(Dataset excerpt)
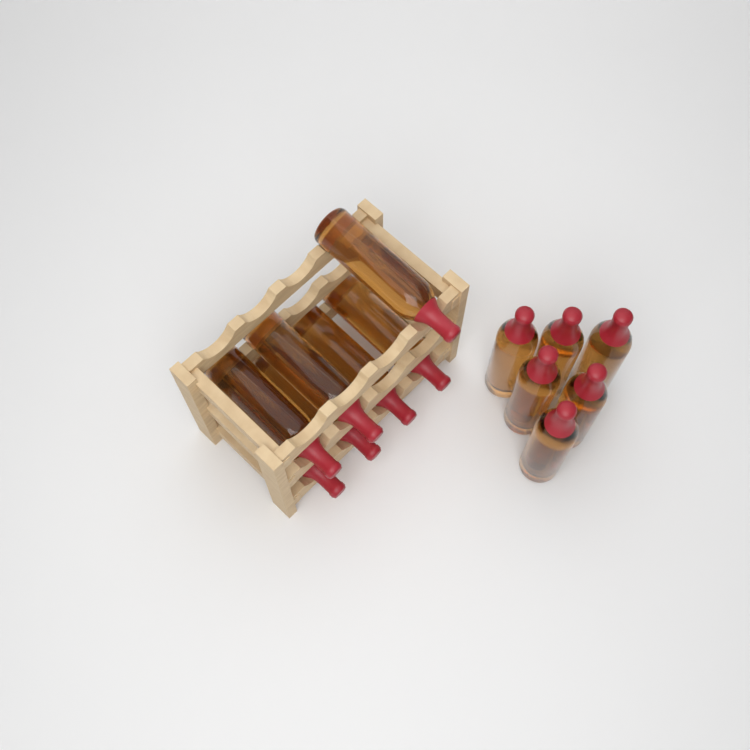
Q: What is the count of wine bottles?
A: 13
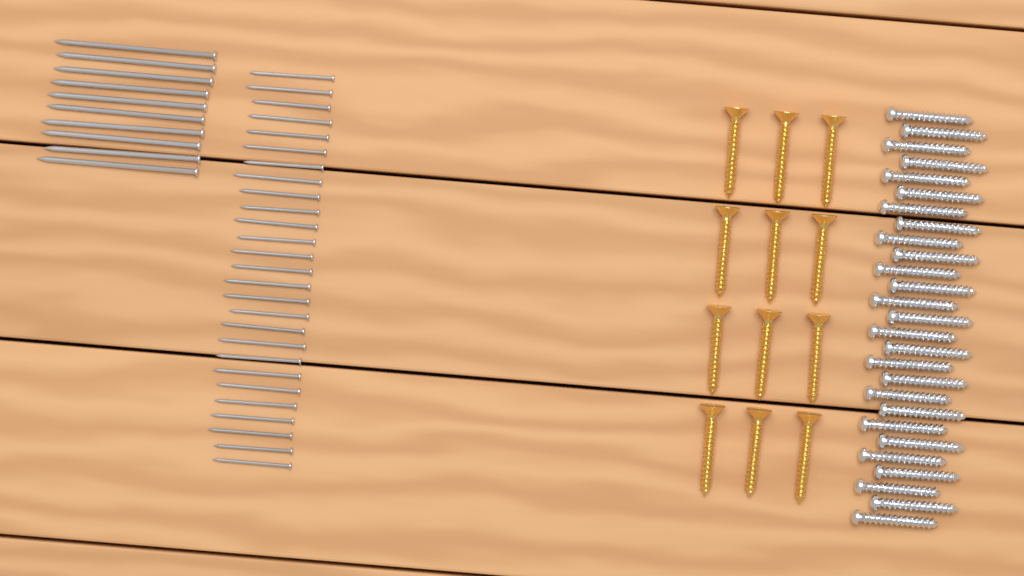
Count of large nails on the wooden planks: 10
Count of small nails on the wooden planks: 27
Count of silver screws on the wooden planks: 27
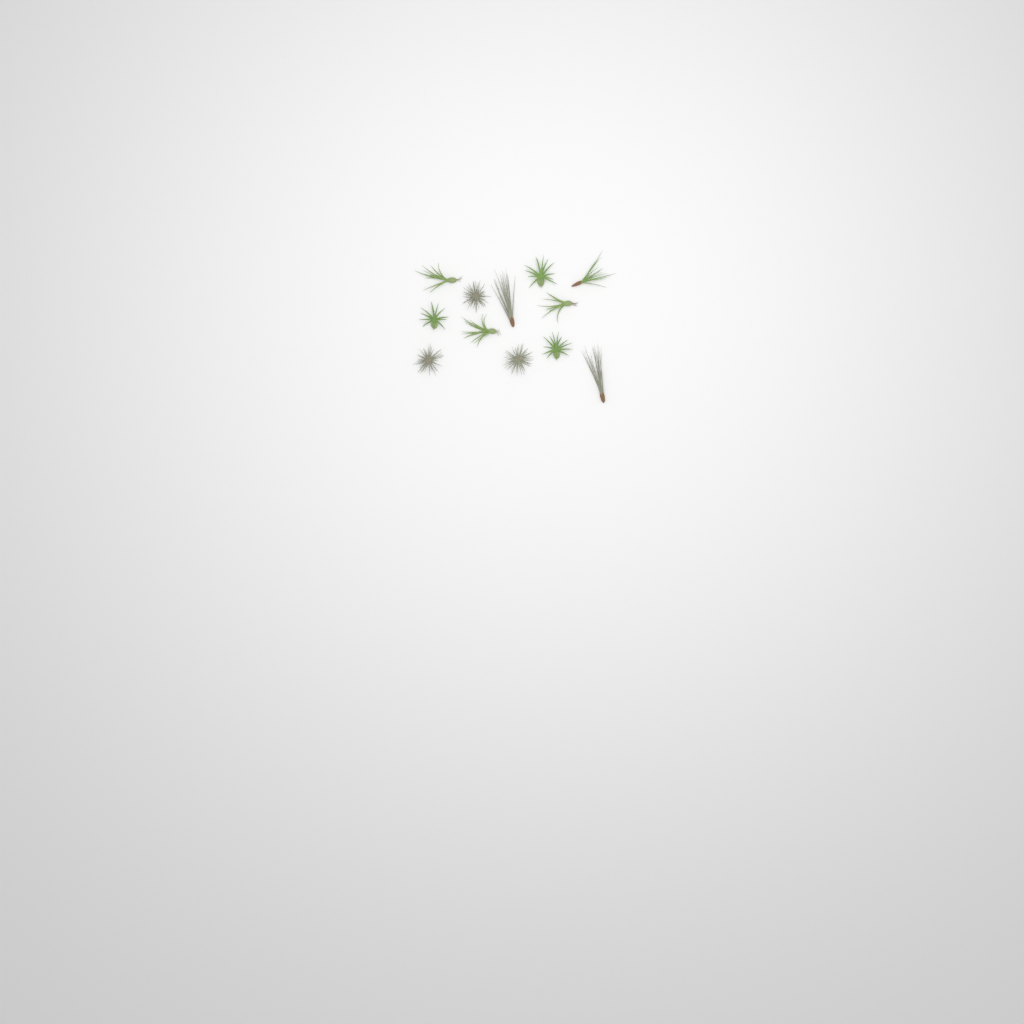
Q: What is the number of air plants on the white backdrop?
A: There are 12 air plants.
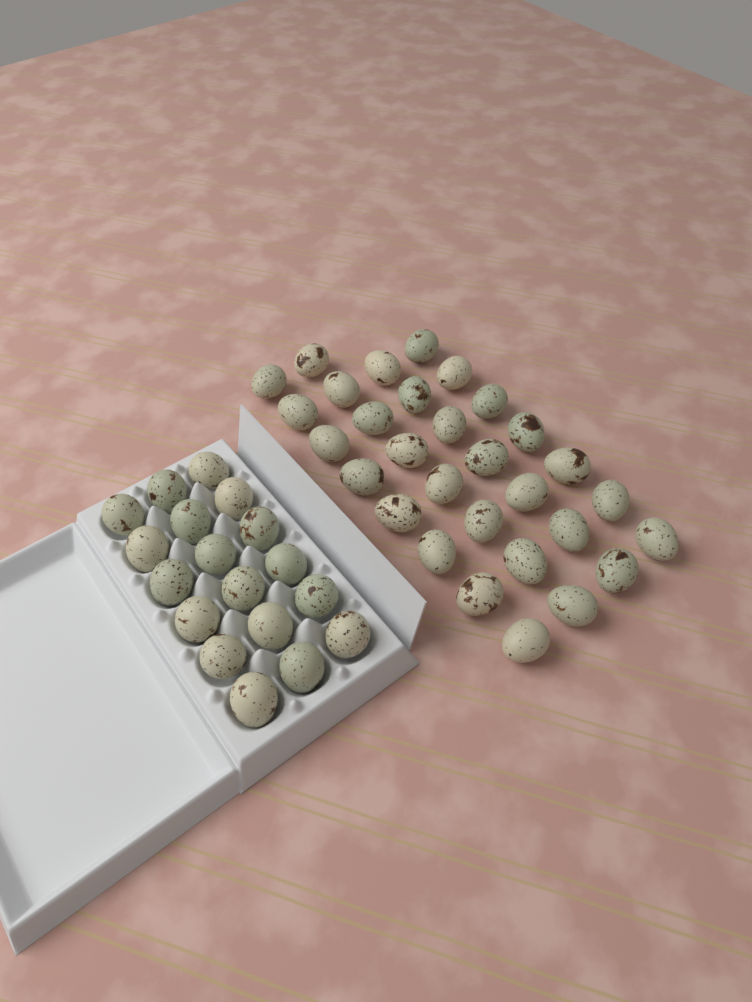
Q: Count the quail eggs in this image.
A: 48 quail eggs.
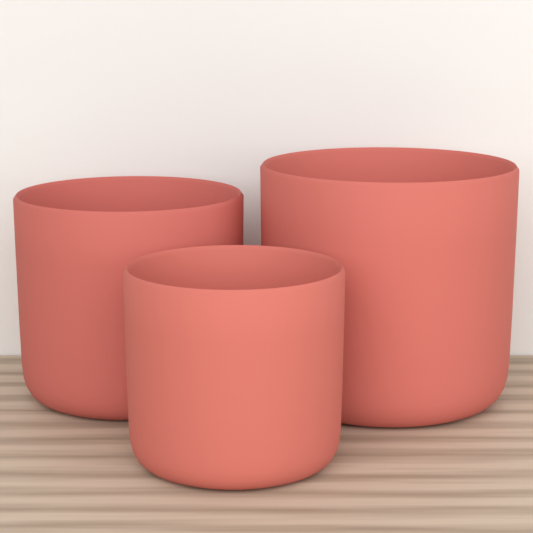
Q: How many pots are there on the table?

◆ **DO THIS**:
Extract every line of text from the data above and copy each one word for word, leaving the pictures out.

◆ **EXERCISE RESPONSE**:
Q: What is the count of wine bottles?
A: 13
Count of large nails on the wooden planks: 10
Count of small nails on the wooden planks: 27
Count of silver screws on the wooden planks: 27
Q: What is the number of air plants on the white backdrop?
A: There are 12 air plants.
Q: Count the quail eggs in this image.
A: 48 quail eggs.
Q: How many pots are there on the table?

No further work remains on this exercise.